Instruction 1 – In the guide below on voice control in appliances, which company sponsors the article series?
Instruction 2 – Pick up the guide to smart voice control in appliances from its final sentence and continue it with a few more paragraphs.

Reading passage –
Implementing Smart Voice Control in Appliances: A Comprehensive Guide
Article #2 of Spotlight on Innovations in Edge Computing and Machine Learning: Edge AI techniques such as Keyword Spotting can turn an ordinary device into a smart appliance.
This article is part of Spotlight on Innovations in Edge Computing and Machine Learning. The series features some unique projects from around the world that leverage edge computing and machine learning, showcasing the ways these technological advancements are driving growth, efficiency, and innovation across various domains.
This series is made possible through the sponsorship of Edge Impulse, a leading player in providing the platform for building smarter, connected solutions with edge computing and machine learning.
In an increasingly connected world, the way we interact with technology is constantly evolving. Among these innovations, Voice User Interfaces (VUI) have emerged as a game-changing technology, significantly enhancing the interaction between users and their devices. When combined with the power of the Internet of Things (IoT), VUI opens up new horizons of possibilities across various sectors, transforming our day-to-day lives.
In the domain of smart homes, for instance, VUI allows for seamless control of household appliances, lights, security systems, and more, simply using voice commands. This hands-free, intuitive interaction greatly enhances user convenience and efficiency.
In the realm of business, VUI can be used to streamline operations, enhance customer service, and facilitate complex processes. Voice-assisted systems can help businesses deliver personalized experiences to customers, augment productivity, and revolutionize various industry operations.

Information shown –
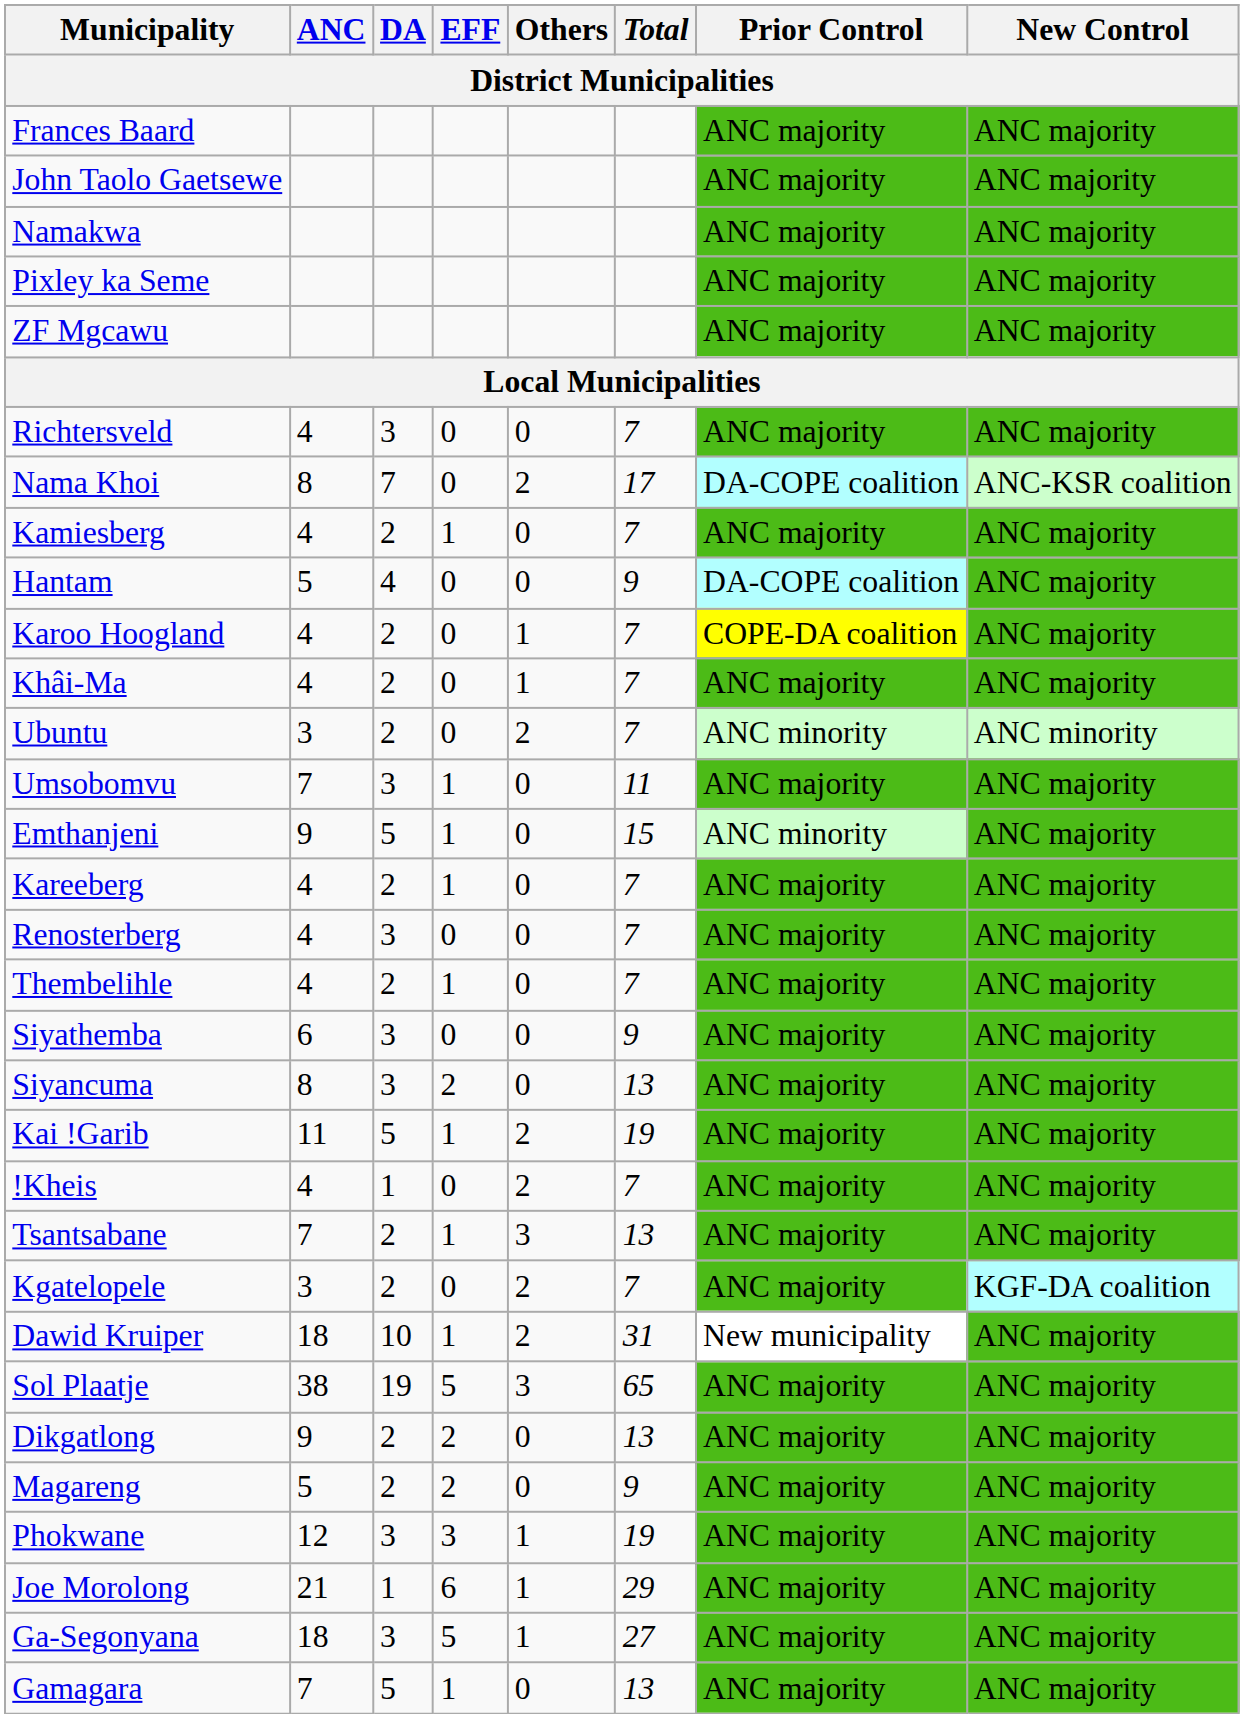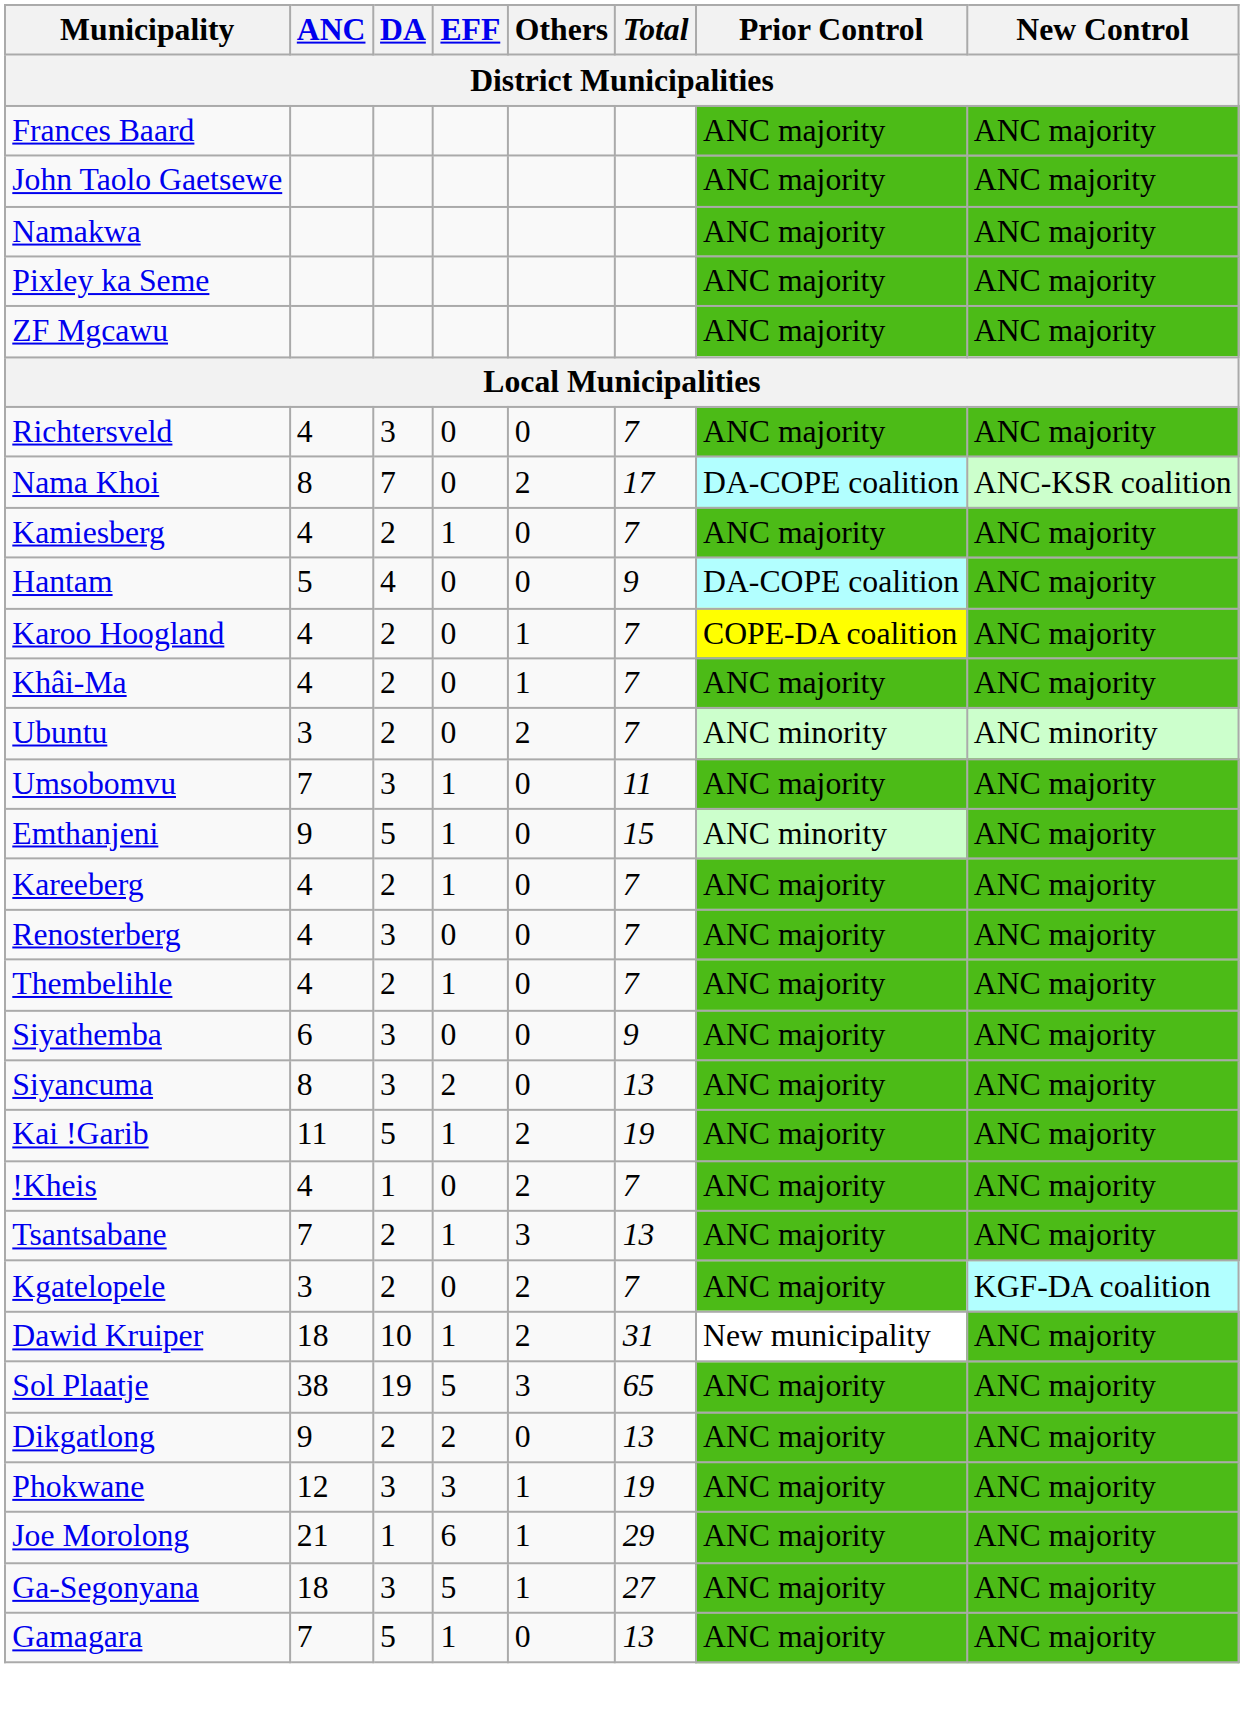- row: Magareng | 5 | 2 | 2 | 0 | 9 | ANC majority | ANC majority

Written response 1 – Edge Impulse

Written response 2 –
The educational sector can also benefit from VUI by making learning more interactive, accessible, and engaging. Students can use voice commands to access learning materials, making the process more intuitive.
However, the potential impact of VUI is perhaps most transformative in the field of aged care and disability services. For seniors and individuals with disabilities, VUI offers an opportunity to transcend physical limitations and navigate the digital world with ease. Whether it's controlling home appliances, accessing information, or maintaining communication, voice commands can empower individuals, promoting independence and improving their quality of life.
In this context, we present a project leveraging the capabilities of Edge Impulse and Nordic Semi's Thingy:53 to create a system that can control appliances through voice commands. While this is a simple demonstration of the technology, it highlights the transformative potential of VUI in IoT, creating opportunities for developers to drive change across diverse sectors and improve the lives of many.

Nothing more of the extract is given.